[Saved entries]

=== Begin Enclosure ===

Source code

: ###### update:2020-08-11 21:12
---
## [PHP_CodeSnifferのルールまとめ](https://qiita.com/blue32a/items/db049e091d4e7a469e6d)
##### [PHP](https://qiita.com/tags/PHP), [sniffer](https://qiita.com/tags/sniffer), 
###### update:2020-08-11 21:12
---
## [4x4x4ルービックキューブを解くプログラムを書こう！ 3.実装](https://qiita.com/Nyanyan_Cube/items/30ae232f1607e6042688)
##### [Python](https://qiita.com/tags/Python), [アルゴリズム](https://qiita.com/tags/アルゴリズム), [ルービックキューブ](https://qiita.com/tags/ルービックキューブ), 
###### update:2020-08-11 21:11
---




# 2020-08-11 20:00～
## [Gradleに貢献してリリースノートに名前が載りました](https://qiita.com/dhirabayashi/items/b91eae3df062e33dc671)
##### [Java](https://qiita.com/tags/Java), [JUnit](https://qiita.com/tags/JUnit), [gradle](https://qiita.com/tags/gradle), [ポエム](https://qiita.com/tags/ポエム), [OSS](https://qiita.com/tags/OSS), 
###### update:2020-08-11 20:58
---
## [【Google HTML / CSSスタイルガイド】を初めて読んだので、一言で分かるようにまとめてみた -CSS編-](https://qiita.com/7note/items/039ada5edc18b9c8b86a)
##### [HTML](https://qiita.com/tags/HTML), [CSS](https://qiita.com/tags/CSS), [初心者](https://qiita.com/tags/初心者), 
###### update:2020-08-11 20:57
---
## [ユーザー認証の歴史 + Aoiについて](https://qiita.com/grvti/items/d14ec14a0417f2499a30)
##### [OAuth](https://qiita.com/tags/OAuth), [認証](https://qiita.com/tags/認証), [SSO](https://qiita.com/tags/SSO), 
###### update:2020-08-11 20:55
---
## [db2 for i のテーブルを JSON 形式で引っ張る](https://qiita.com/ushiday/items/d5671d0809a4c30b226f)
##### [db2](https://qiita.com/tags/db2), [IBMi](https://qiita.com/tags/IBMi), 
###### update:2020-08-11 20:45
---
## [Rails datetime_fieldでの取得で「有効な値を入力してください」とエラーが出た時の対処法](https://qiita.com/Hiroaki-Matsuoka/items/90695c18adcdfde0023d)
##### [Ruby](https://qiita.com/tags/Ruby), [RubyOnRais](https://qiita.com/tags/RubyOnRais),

=== End Enclosure ===

**REQUIRED ACTION**. Exact copies of all the entries above should be returned.

**TASK RESPONSE**.
Source code

: ###### update:2020-08-11 21:12
---
## [PHP_CodeSnifferのルールまとめ](https://qiita.com/blue32a/items/db049e091d4e7a469e6d)
##### [PHP](https://qiita.com/tags/PHP), [sniffer](https://qiita.com/tags/sniffer), 
###### update:2020-08-11 21:12
---
## [4x4x4ルービックキューブを解くプログラムを書こう！ 3.実装](https://qiita.com/Nyanyan_Cube/items/30ae232f1607e6042688)
##### [Python](https://qiita.com/tags/Python), [アルゴリズム](https://qiita.com/tags/アルゴリズム), [ルービックキューブ](https://qiita.com/tags/ルービックキューブ), 
###### update:2020-08-11 21:11
---




# 2020-08-11 20:00～
## [Gradleに貢献してリリースノートに名前が載りました](https://qiita.com/dhirabayashi/items/b91eae3df062e33dc671)
##### [Java](https://qiita.com/tags/Java), [JUnit](https://qiita.com/tags/JUnit), [gradle](https://qiita.com/tags/gradle), [ポエム](https://qiita.com/tags/ポエム), [OSS](https://qiita.com/tags/OSS), 
###### update:2020-08-11 20:58
---
## [【Google HTML / CSSスタイルガイド】を初めて読んだので、一言で分かるようにまとめてみた -CSS編-](https://qiita.com/7note/items/039ada5edc18b9c8b86a)
##### [HTML](https://qiita.com/tags/HTML), [CSS](https://qiita.com/tags/CSS), [初心者](https://qiita.com/tags/初心者), 
###### update:2020-08-11 20:57
---
## [ユーザー認証の歴史 + Aoiについて](https://qiita.com/grvti/items/d14ec14a0417f2499a30)
##### [OAuth](https://qiita.com/tags/OAuth), [認証](https://qiita.com/tags/認証), [SSO](https://qiita.com/tags/SSO), 
###### update:2020-08-11 20:55
---
## [db2 for i のテーブルを JSON 形式で引っ張る](https://qiita.com/ushiday/items/d5671d0809a4c30b226f)
##### [db2](https://qiita.com/tags/db2), [IBMi](https://qiita.com/tags/IBMi), 
###### update:2020-08-11 20:45
---
## [Rails datetime_fieldでの取得で「有効な値を入力してください」とエラーが出た時の対処法](https://qiita.com/Hiroaki-Matsuoka/items/90695c18adcdfde0023d)
##### [Ruby](https://qiita.com/tags/Ruby), [RubyOnRais](https://qiita.com/tags/RubyOnRais),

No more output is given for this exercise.